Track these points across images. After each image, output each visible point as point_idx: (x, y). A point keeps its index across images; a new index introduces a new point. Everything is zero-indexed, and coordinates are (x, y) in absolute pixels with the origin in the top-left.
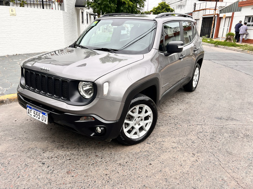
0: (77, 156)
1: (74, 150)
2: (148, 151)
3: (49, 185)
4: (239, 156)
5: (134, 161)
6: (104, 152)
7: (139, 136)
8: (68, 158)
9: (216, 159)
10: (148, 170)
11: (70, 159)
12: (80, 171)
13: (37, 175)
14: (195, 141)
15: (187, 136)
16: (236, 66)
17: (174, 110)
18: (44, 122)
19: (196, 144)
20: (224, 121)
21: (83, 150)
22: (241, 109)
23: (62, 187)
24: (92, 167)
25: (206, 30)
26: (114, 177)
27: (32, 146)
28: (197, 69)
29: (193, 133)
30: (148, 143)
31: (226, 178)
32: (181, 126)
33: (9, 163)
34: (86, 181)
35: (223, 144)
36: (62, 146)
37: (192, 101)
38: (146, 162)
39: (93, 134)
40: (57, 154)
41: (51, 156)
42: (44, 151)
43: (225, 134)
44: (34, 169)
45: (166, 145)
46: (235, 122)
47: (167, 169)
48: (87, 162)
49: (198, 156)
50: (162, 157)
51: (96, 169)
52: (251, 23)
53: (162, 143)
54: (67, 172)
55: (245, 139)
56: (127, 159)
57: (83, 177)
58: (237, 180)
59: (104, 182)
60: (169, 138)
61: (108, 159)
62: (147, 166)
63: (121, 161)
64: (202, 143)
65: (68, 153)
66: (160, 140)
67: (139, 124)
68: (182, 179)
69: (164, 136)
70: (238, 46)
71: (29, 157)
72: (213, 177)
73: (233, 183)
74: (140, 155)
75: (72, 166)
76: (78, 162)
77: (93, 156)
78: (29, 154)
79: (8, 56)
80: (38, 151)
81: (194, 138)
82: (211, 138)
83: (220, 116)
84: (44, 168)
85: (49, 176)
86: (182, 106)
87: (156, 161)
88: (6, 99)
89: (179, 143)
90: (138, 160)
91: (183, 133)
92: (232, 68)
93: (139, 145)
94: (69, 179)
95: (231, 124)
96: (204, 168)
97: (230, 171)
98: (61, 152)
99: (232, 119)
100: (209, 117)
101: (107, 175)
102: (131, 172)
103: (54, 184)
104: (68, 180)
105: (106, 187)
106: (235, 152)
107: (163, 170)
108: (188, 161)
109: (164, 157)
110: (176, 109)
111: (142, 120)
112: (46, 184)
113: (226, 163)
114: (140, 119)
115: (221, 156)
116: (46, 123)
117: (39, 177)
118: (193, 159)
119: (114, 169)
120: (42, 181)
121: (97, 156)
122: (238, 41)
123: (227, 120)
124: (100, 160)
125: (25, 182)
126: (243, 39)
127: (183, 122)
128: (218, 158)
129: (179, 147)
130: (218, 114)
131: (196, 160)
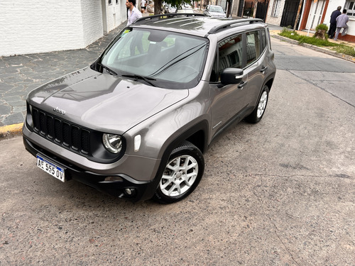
0: (101, 219)
1: (99, 209)
2: (189, 212)
3: (68, 257)
4: (300, 220)
5: (172, 226)
6: (136, 213)
7: (179, 192)
8: (91, 221)
9: (271, 225)
10: (188, 238)
11: (93, 223)
12: (105, 239)
13: (54, 244)
14: (250, 199)
15: (240, 191)
16: (322, 81)
17: (229, 152)
18: (59, 178)
19: (250, 203)
20: (290, 169)
21: (110, 210)
22: (316, 151)
23: (84, 259)
24: (120, 233)
25: (290, 16)
26: (147, 247)
27: (45, 203)
28: (265, 92)
29: (249, 186)
30: (190, 201)
31: (279, 251)
32: (234, 177)
33: (17, 227)
34: (113, 252)
35: (284, 203)
36: (83, 203)
37: (254, 138)
38: (186, 227)
39: (122, 195)
40: (77, 215)
41: (69, 217)
42: (61, 210)
43: (289, 189)
44: (49, 235)
45: (213, 203)
46: (304, 172)
47: (211, 238)
48: (114, 227)
49: (250, 220)
50: (207, 220)
51: (125, 236)
52: (353, 11)
53: (209, 201)
54: (90, 240)
55: (312, 197)
56: (164, 223)
57: (109, 247)
58: (291, 253)
59: (134, 254)
60: (218, 194)
61: (140, 223)
62: (187, 233)
63: (156, 226)
64: (258, 202)
65: (91, 214)
66: (206, 196)
67: (181, 179)
68: (227, 251)
69: (212, 191)
70: (331, 45)
71: (41, 219)
72: (264, 248)
73: (287, 257)
74: (179, 217)
75: (95, 232)
76: (103, 226)
77: (121, 219)
78: (41, 215)
79: (3, 57)
80: (53, 210)
81: (249, 194)
82: (270, 195)
83: (286, 163)
84: (62, 234)
85: (68, 245)
86: (240, 147)
87: (198, 227)
88: (6, 131)
89: (229, 201)
90: (177, 224)
91: (237, 187)
92: (315, 85)
93: (179, 203)
94: (92, 249)
95: (299, 175)
96: (255, 237)
97: (286, 240)
98: (81, 213)
99: (302, 167)
100: (272, 163)
101: (137, 244)
102: (167, 241)
103: (74, 256)
104: (91, 251)
105: (136, 260)
106: (296, 215)
107: (207, 239)
108: (237, 227)
109: (210, 220)
110: (231, 151)
111: (184, 173)
112: (65, 256)
113: (283, 229)
114: (181, 172)
115: (278, 219)
116: (63, 180)
117: (56, 247)
118: (243, 224)
119: (147, 236)
120: (60, 251)
121: (126, 218)
122: (332, 37)
123: (294, 168)
124: (130, 224)
125: (39, 253)
126: (340, 34)
127: (238, 170)
128: (275, 222)
129: (229, 206)
130: (284, 160)
131: (248, 226)
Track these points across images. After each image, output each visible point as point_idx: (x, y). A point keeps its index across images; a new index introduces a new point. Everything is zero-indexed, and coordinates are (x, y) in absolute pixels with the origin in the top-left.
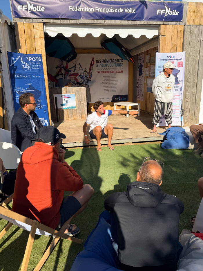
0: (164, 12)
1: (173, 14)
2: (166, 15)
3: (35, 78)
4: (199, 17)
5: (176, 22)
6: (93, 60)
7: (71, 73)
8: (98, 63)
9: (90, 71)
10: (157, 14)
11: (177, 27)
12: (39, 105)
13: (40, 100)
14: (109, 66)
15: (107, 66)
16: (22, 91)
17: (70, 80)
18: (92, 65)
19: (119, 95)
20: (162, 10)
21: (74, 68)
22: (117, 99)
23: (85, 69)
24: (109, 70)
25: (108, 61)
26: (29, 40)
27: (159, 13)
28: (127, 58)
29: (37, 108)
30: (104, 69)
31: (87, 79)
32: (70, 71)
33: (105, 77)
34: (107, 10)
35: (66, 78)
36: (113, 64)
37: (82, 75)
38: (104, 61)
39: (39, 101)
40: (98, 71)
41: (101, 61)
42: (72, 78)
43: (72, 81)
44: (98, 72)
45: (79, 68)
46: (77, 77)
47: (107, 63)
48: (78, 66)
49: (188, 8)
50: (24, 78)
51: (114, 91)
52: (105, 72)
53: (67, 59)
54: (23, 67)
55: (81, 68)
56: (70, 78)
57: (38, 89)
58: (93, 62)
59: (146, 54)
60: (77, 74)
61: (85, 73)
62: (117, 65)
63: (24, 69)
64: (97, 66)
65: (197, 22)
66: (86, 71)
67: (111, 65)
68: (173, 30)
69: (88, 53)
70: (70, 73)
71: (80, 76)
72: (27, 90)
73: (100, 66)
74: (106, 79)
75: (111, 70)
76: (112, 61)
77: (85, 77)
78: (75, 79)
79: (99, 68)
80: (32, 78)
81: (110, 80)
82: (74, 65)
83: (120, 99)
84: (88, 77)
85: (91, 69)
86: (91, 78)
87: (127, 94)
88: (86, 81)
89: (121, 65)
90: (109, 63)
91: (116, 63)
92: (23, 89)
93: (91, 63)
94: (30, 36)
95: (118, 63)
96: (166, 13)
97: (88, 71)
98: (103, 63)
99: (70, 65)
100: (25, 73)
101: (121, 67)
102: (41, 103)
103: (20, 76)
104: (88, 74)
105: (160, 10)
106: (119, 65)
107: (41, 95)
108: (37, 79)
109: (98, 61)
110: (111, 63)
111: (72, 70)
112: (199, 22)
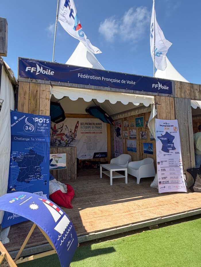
0: (158, 86)
1: (165, 89)
2: (159, 89)
3: (38, 142)
4: (184, 92)
5: (168, 95)
6: (78, 123)
7: (59, 133)
8: (82, 126)
9: (75, 132)
10: (153, 87)
11: (169, 98)
12: (38, 175)
13: (41, 167)
14: (91, 128)
15: (90, 128)
16: (19, 157)
17: (57, 139)
18: (76, 127)
19: (100, 153)
20: (156, 85)
21: (61, 129)
22: (98, 156)
23: (71, 130)
24: (91, 131)
25: (90, 124)
26: (33, 100)
27: (154, 87)
28: (109, 122)
29: (35, 178)
30: (87, 130)
31: (72, 139)
32: (58, 131)
33: (88, 137)
34: (112, 80)
35: (53, 137)
36: (94, 127)
37: (68, 134)
38: (86, 124)
39: (40, 169)
40: (82, 131)
41: (85, 124)
42: (58, 137)
43: (58, 139)
44: (82, 133)
45: (66, 129)
46: (63, 137)
47: (90, 126)
48: (64, 127)
49: (175, 85)
50: (25, 141)
51: (95, 149)
52: (88, 133)
53: (56, 121)
54: (26, 128)
55: (67, 129)
56: (57, 137)
57: (40, 154)
58: (77, 124)
59: (124, 120)
60: (64, 134)
61: (70, 133)
62: (97, 128)
63: (26, 130)
64: (81, 128)
65: (183, 95)
66: (72, 131)
67: (93, 128)
68: (166, 101)
69: (74, 117)
70: (57, 133)
71: (66, 135)
72: (26, 155)
73: (84, 128)
74: (89, 138)
75: (93, 131)
76: (94, 124)
77: (70, 136)
78: (61, 139)
79: (82, 129)
80: (34, 142)
81: (91, 139)
82: (61, 127)
83: (100, 156)
84: (73, 136)
85: (76, 130)
86: (75, 138)
87: (106, 151)
88: (71, 140)
89: (101, 127)
90: (91, 126)
91: (97, 126)
92: (21, 154)
93: (76, 125)
94: (35, 97)
95: (98, 126)
96: (159, 87)
97: (73, 131)
98: (86, 125)
99: (58, 126)
100: (27, 135)
101: (101, 129)
102: (41, 172)
103: (20, 139)
104: (73, 134)
105: (155, 84)
106: (99, 127)
107: (42, 161)
108: (41, 142)
109: (82, 124)
110: (92, 126)
111: (59, 130)
112: (184, 95)
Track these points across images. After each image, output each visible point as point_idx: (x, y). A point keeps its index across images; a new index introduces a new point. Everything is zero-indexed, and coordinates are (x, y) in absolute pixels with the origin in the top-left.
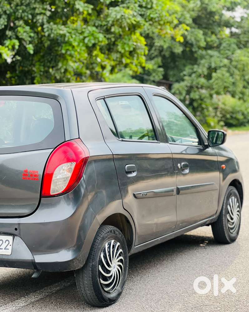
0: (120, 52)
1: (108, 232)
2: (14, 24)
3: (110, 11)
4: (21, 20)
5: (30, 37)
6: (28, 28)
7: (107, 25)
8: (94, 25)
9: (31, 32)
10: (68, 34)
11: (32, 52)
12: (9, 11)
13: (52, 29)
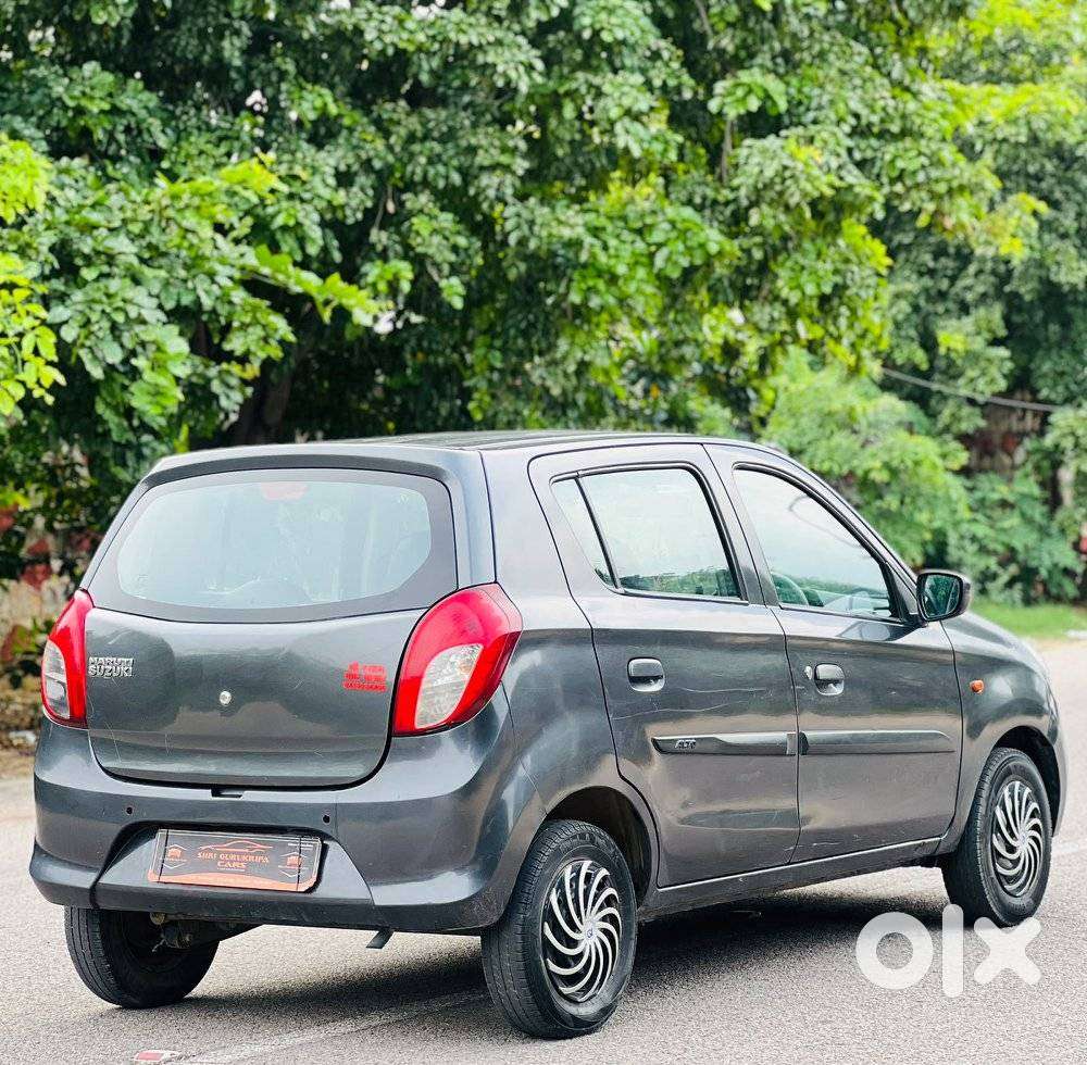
0: (785, 302)
1: (574, 837)
2: (400, 204)
3: (743, 152)
4: (422, 191)
5: (455, 249)
6: (446, 220)
7: (735, 200)
8: (689, 202)
9: (459, 233)
10: (588, 240)
11: (458, 304)
12: (382, 158)
13: (532, 223)
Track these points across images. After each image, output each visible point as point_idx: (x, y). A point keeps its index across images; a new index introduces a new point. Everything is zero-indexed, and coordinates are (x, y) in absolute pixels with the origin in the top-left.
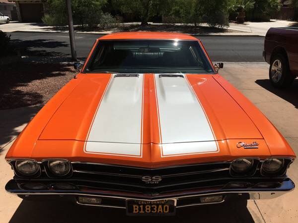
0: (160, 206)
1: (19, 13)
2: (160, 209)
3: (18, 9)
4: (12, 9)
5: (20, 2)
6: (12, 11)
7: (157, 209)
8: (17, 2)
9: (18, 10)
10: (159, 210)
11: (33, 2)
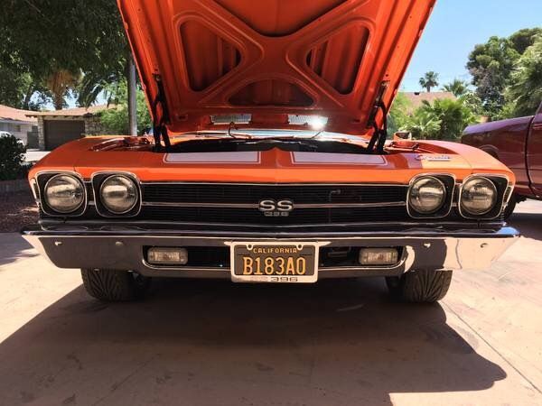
0: (290, 260)
1: (41, 136)
2: (290, 267)
3: (41, 129)
4: (30, 130)
5: (46, 119)
6: (29, 134)
7: (285, 266)
8: (41, 118)
9: (42, 131)
10: (288, 269)
11: (67, 119)
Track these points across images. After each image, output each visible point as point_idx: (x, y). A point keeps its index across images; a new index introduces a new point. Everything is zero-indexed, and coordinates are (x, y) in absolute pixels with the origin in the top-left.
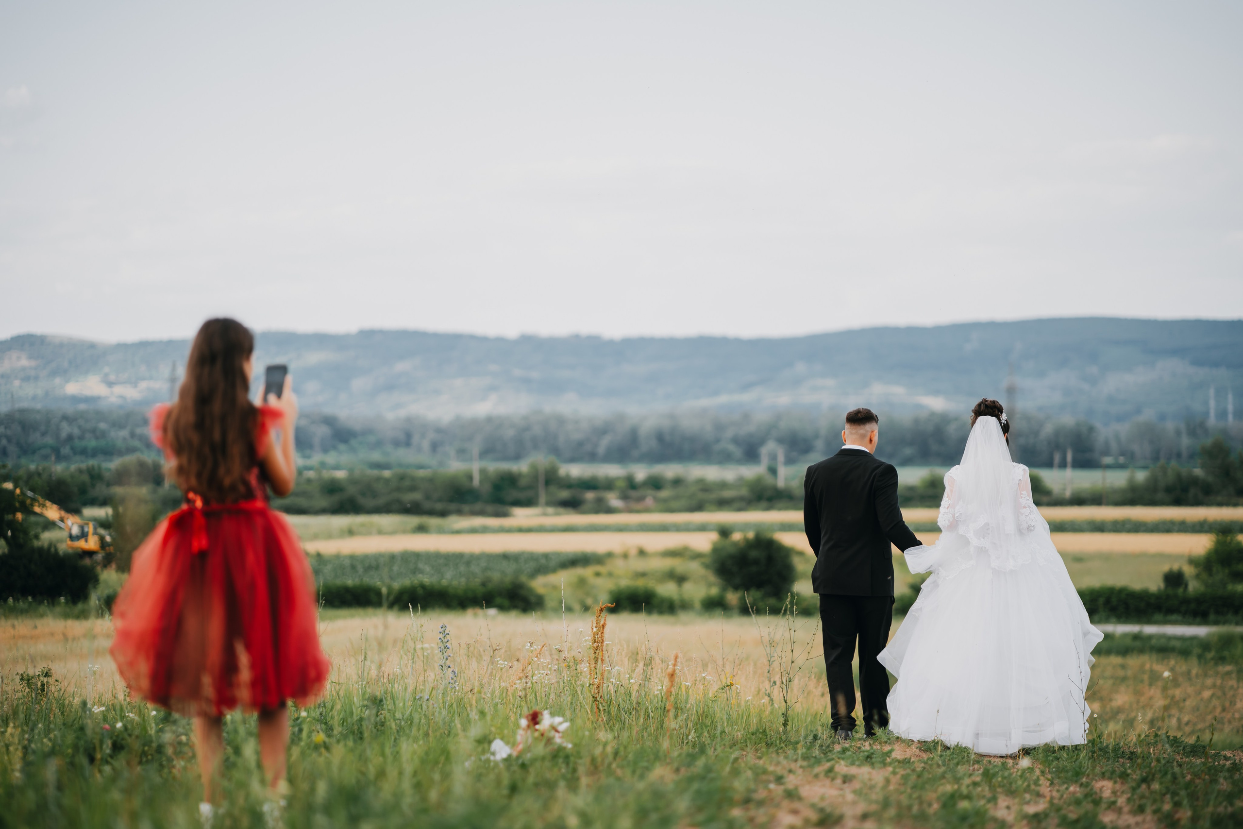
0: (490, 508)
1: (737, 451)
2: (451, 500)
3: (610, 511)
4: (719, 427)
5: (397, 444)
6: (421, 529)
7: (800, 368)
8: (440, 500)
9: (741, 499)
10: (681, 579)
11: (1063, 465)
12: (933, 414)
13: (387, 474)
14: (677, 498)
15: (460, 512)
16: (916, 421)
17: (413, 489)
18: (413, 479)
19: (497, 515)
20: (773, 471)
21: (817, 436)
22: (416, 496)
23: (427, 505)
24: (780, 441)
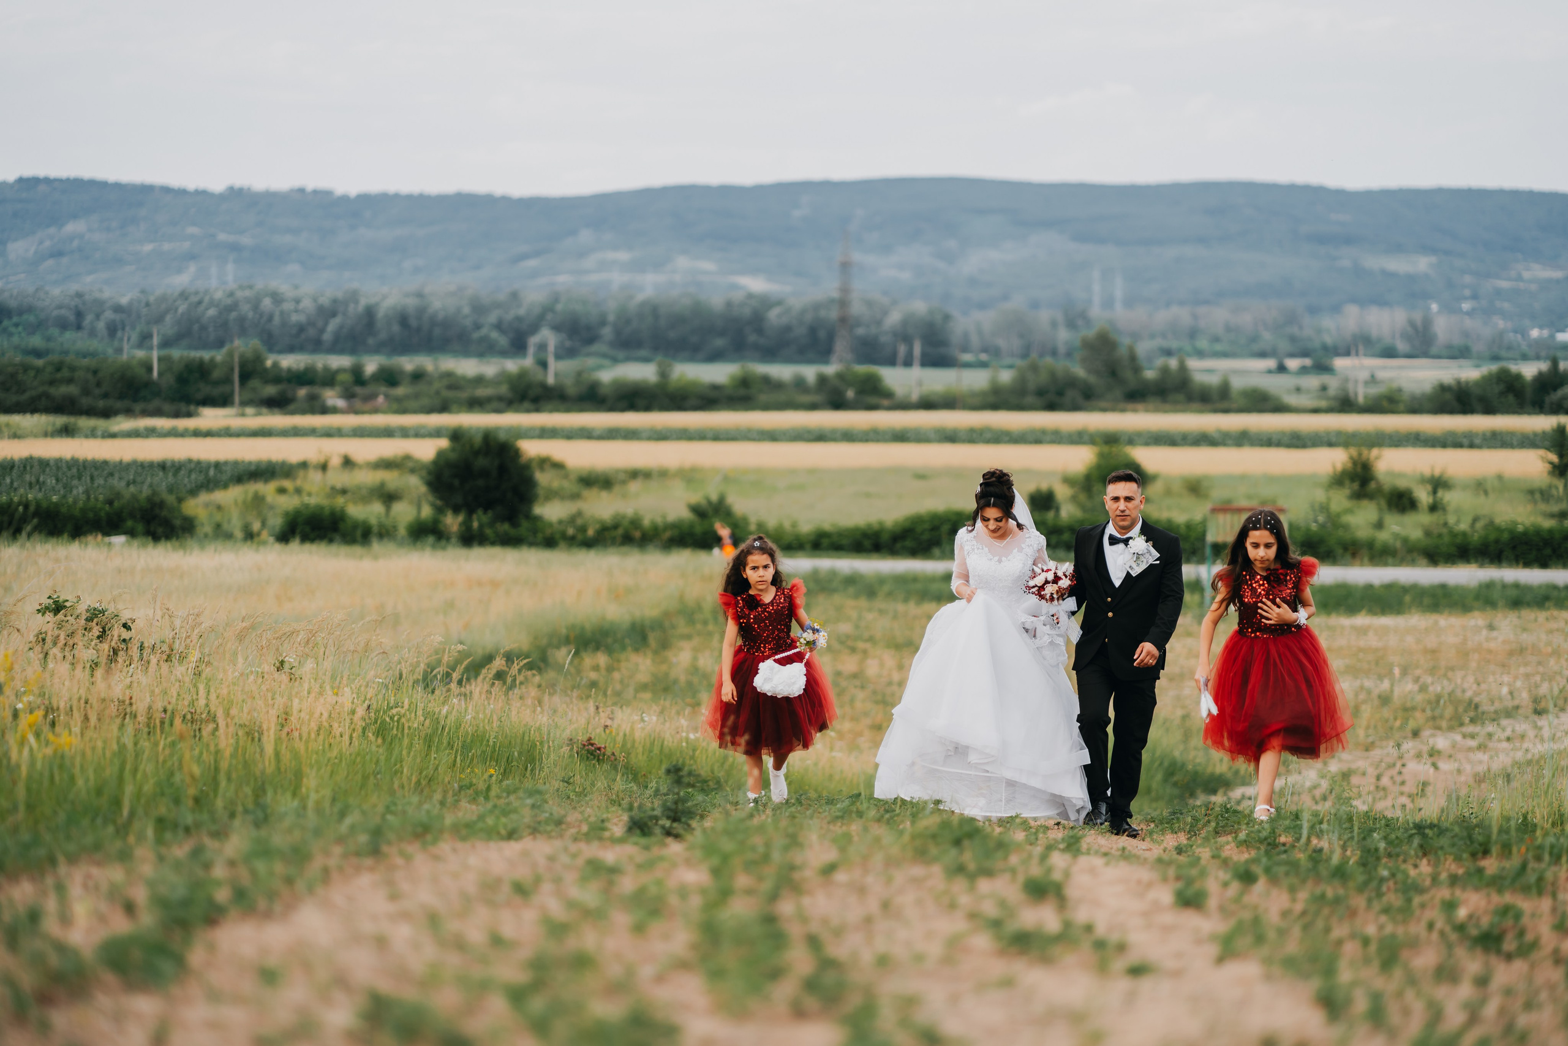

== == ==

PROBLEM TO WORK ON = Reproduce the data above word for word from its first line through the line that holds "16: (236, 66)", both ends included; skip pictures.

EXPECTED OUTPUT =
Track these points across images. After each image, output each visible point as point_idx: (x, y). A point keeps its index across images; a new index introduces a new point. Everything is zero-indexed, and coordinates are (x, y) in absolute pixels with the origin in the top-left.
0: (77, 156)
1: (74, 150)
2: (148, 151)
3: (49, 185)
4: (239, 156)
5: (134, 161)
6: (104, 152)
7: (139, 136)
8: (68, 158)
9: (216, 159)
10: (148, 170)
11: (70, 159)
12: (80, 171)
13: (37, 175)
14: (195, 141)
15: (187, 136)
16: (236, 66)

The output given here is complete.